Many thanks to Jean-Michel Muyl for alerting me to this map, found here on the aforementioned INED website. Mr Muyl, one of those Frenchmen that doesn’t need prompting from statisticians to cogitate upon the miracle of European monetary integration, says that “still now, it’s an amazement to me to have in my pocket a Dante Alighieri, an Juan Carlos, or an Athena’s owl,” referring to Italian, Spanish and Greek euro-coins.
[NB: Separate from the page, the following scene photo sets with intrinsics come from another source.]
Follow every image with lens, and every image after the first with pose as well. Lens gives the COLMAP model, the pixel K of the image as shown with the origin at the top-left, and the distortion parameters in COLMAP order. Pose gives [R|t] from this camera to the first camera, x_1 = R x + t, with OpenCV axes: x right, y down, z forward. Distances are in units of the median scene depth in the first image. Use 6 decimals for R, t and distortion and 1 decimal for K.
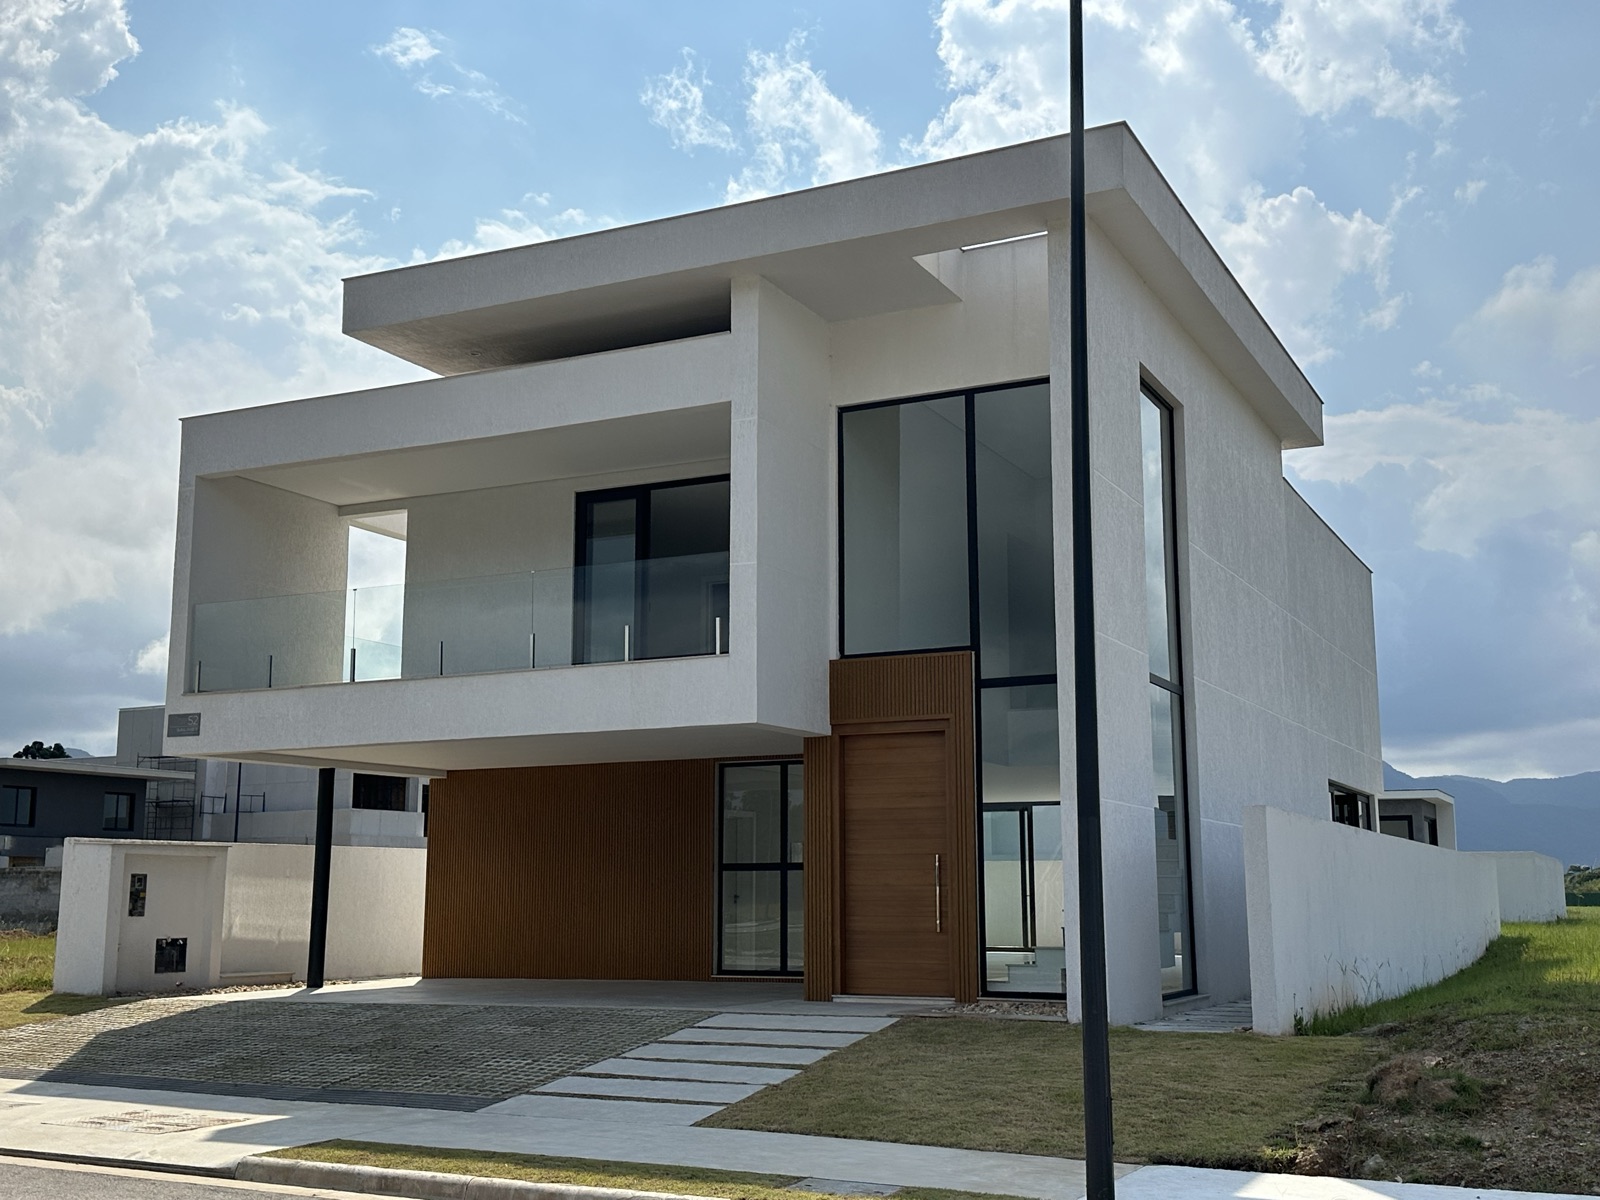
lens RADIAL K [[1723.0, 0, 804.6], [0, 1723.0, 603.4], [0, 0, 1]] dist [0.059506, 0.000000]
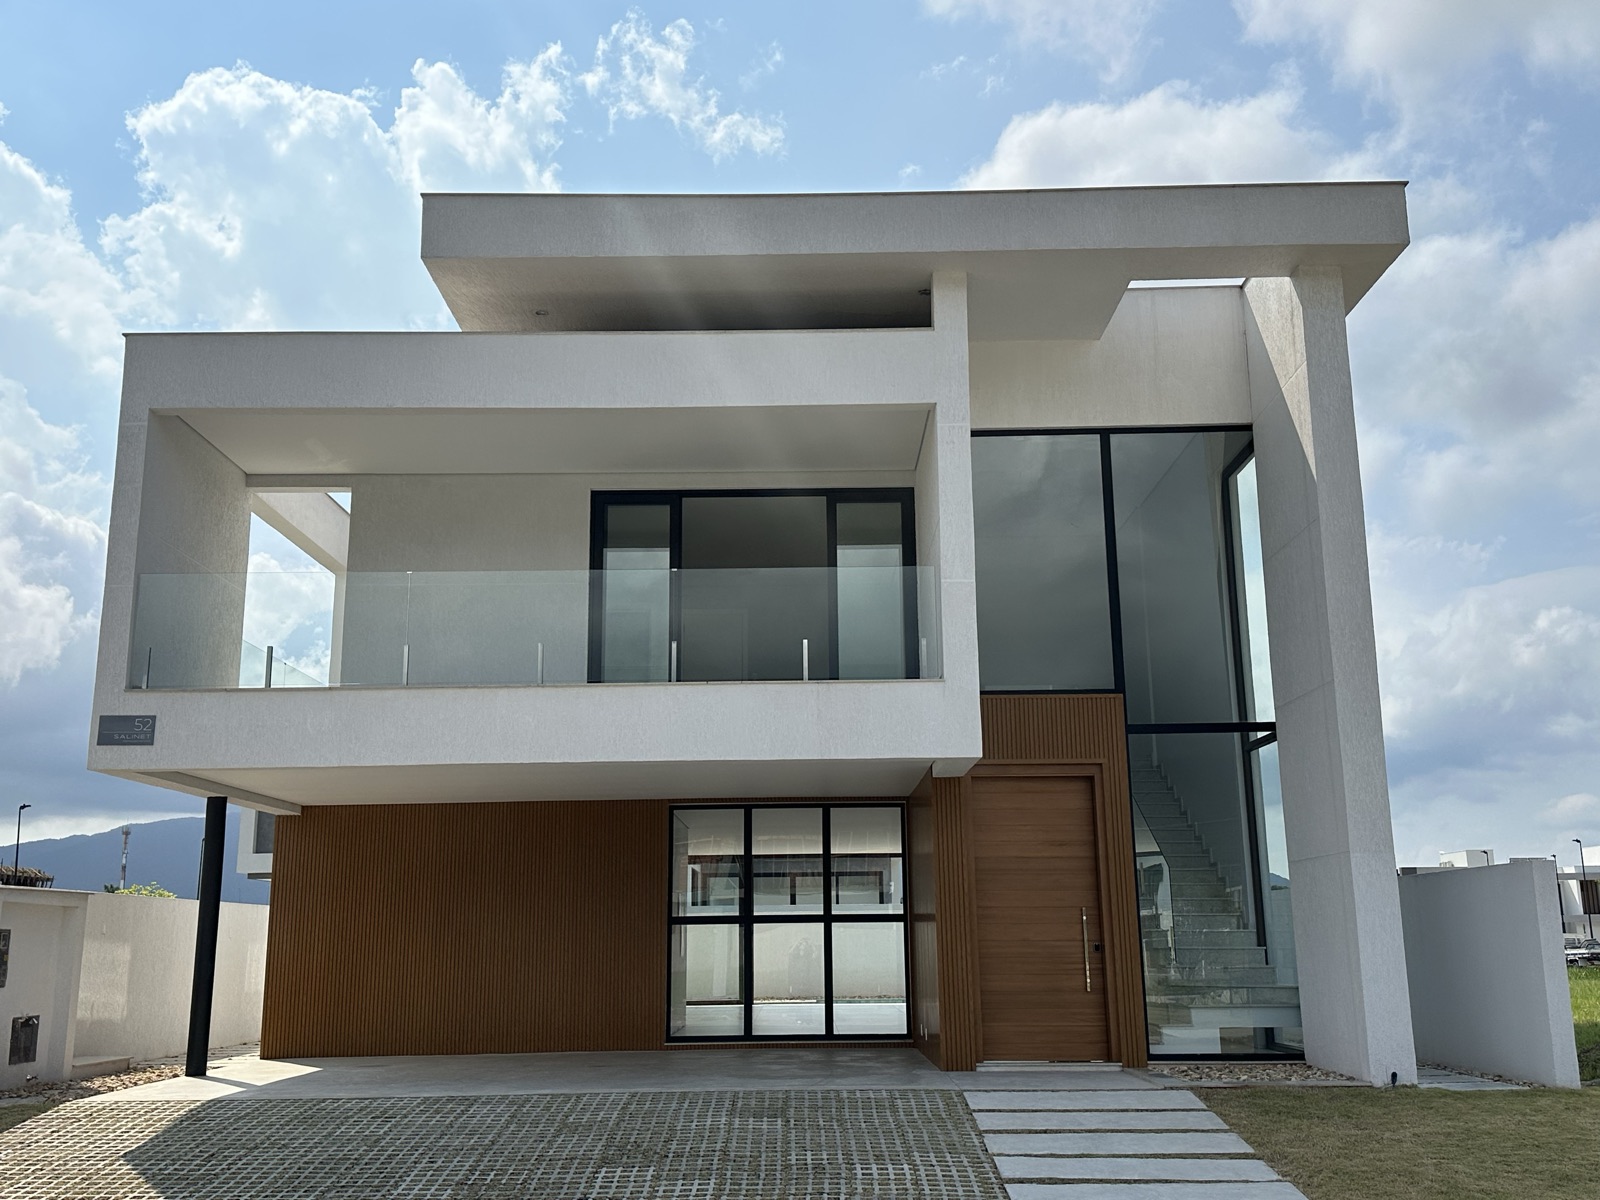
lens RADIAL K [[1513.6, 0, 793.1], [0, 1513.6, 601.2], [0, 0, 1]] dist [0.043032, 0.000000]
pose [[0.901277, 0.089383, 0.423923, -0.385475], [-0.066550, 0.995436, -0.068397, 0.040709], [-0.428101, 0.033432, 0.903112, 0.275792]]
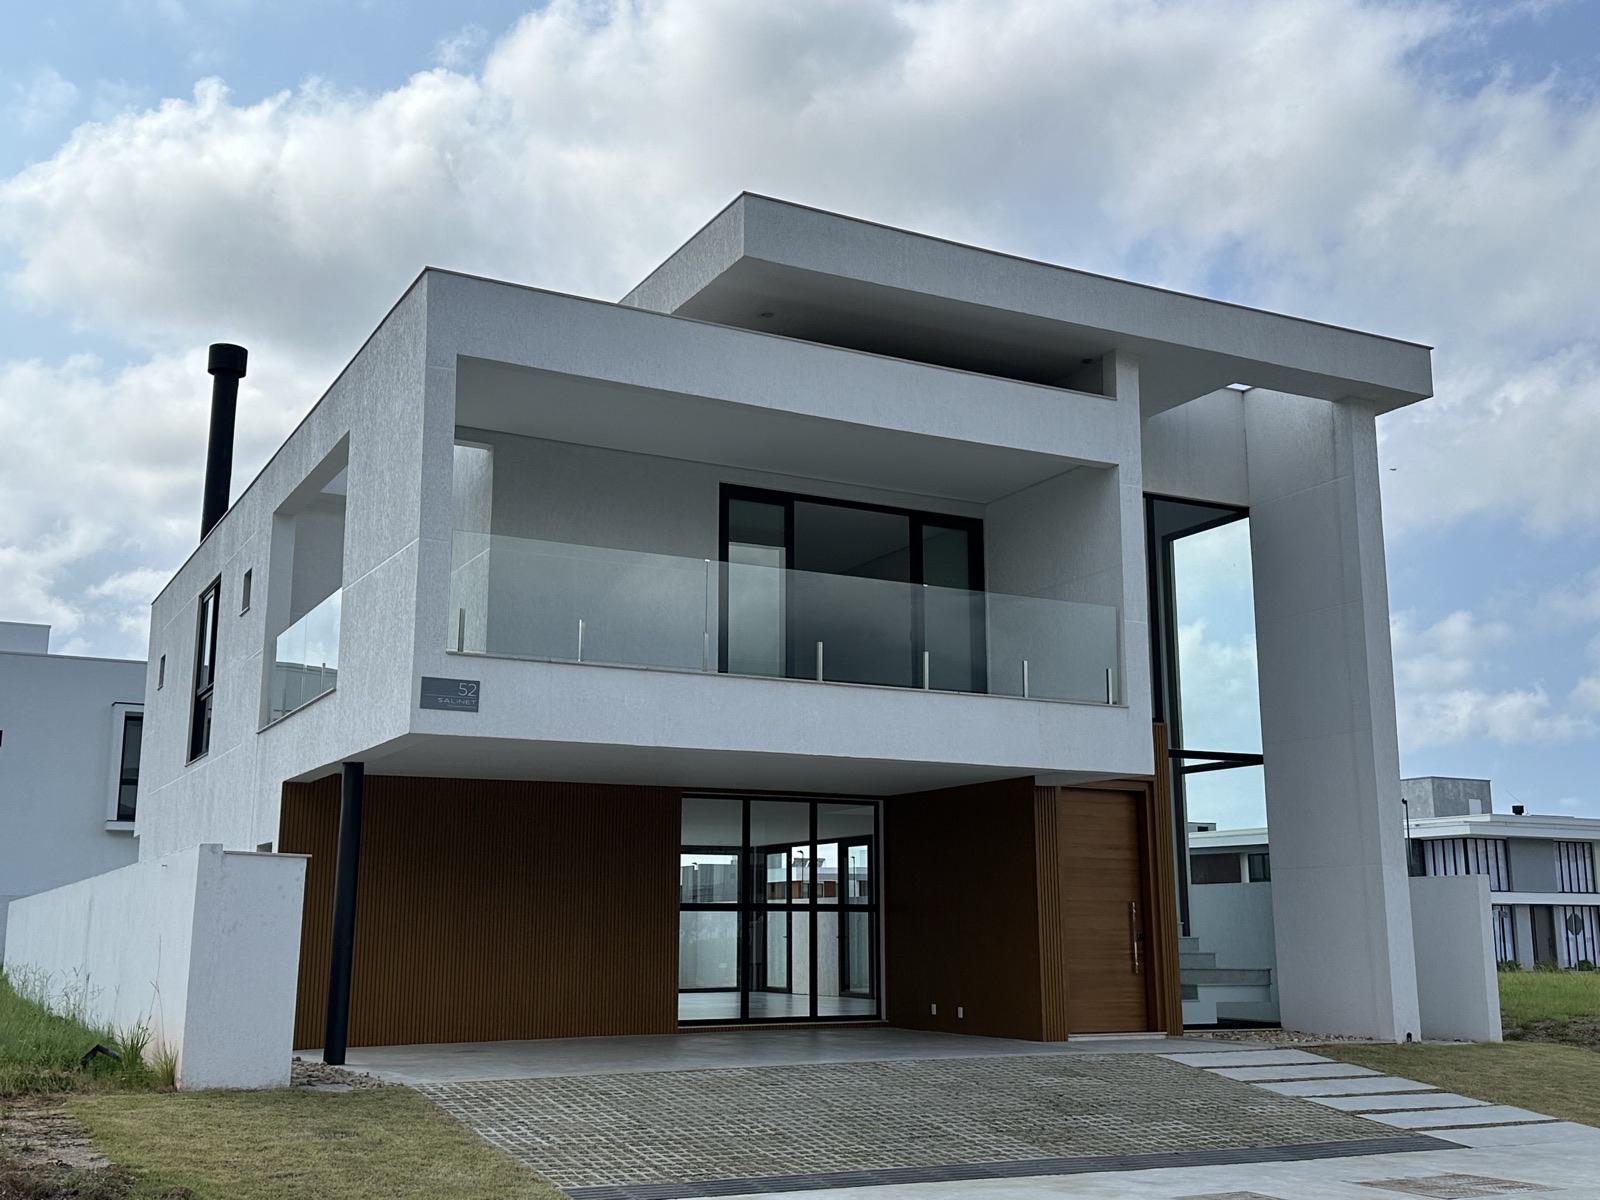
lens RADIAL K [[1664.5, 0, 799.5], [0, 1664.5, 594.6], [0, 0, 1]] dist [0.062629, 0.000000]
pose [[0.576807, 0.166300, 0.799773, -0.837072], [-0.140239, 0.984682, -0.103607, 0.081486], [-0.804752, -0.052398, 0.591294, 0.483914]]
(1) The euro, as an element of the European Union’s goal of an “ever closer union” is a political as well as an economic instrument. It is intended as the single currency of the EU — but three of the 15 EU member states at the time opted out of the system: the UK, Denmark and Sweden. The countries that did introduce the euro on 01-01-2002 were: Austria, Belgium, Germany, Finland, France, Greece, Ireland, Italy, Luxembourg, the Netherlands, Portugal and Spain. The euro started out as a weighted average of these 12 countries’ currencies. ‘Euroland’ now consists of 16 of the 27 current EU member states, plus three non-EU-states that have adopted the euro with EU permission (Monaco, the Vatican and San Marino) and three more that have done so without permission (Montenegro, Andorra and Kosovo). Eventual introduction of the euro – when the right fiscal, budgetary and economic conditions are met – was a prerequisite for the accession of the newest, eastern EU member states.
(2) the national imprint obviously can only made by countries officially in the eurozone, including the Vatican (the relatively small number of Vatican coins makes these rather sought after collectors’ items) but not Montenegro, Andorra and Kosovo.
(3) Unlike for example Scottish banknotes, which may be refused in the rest of the UK.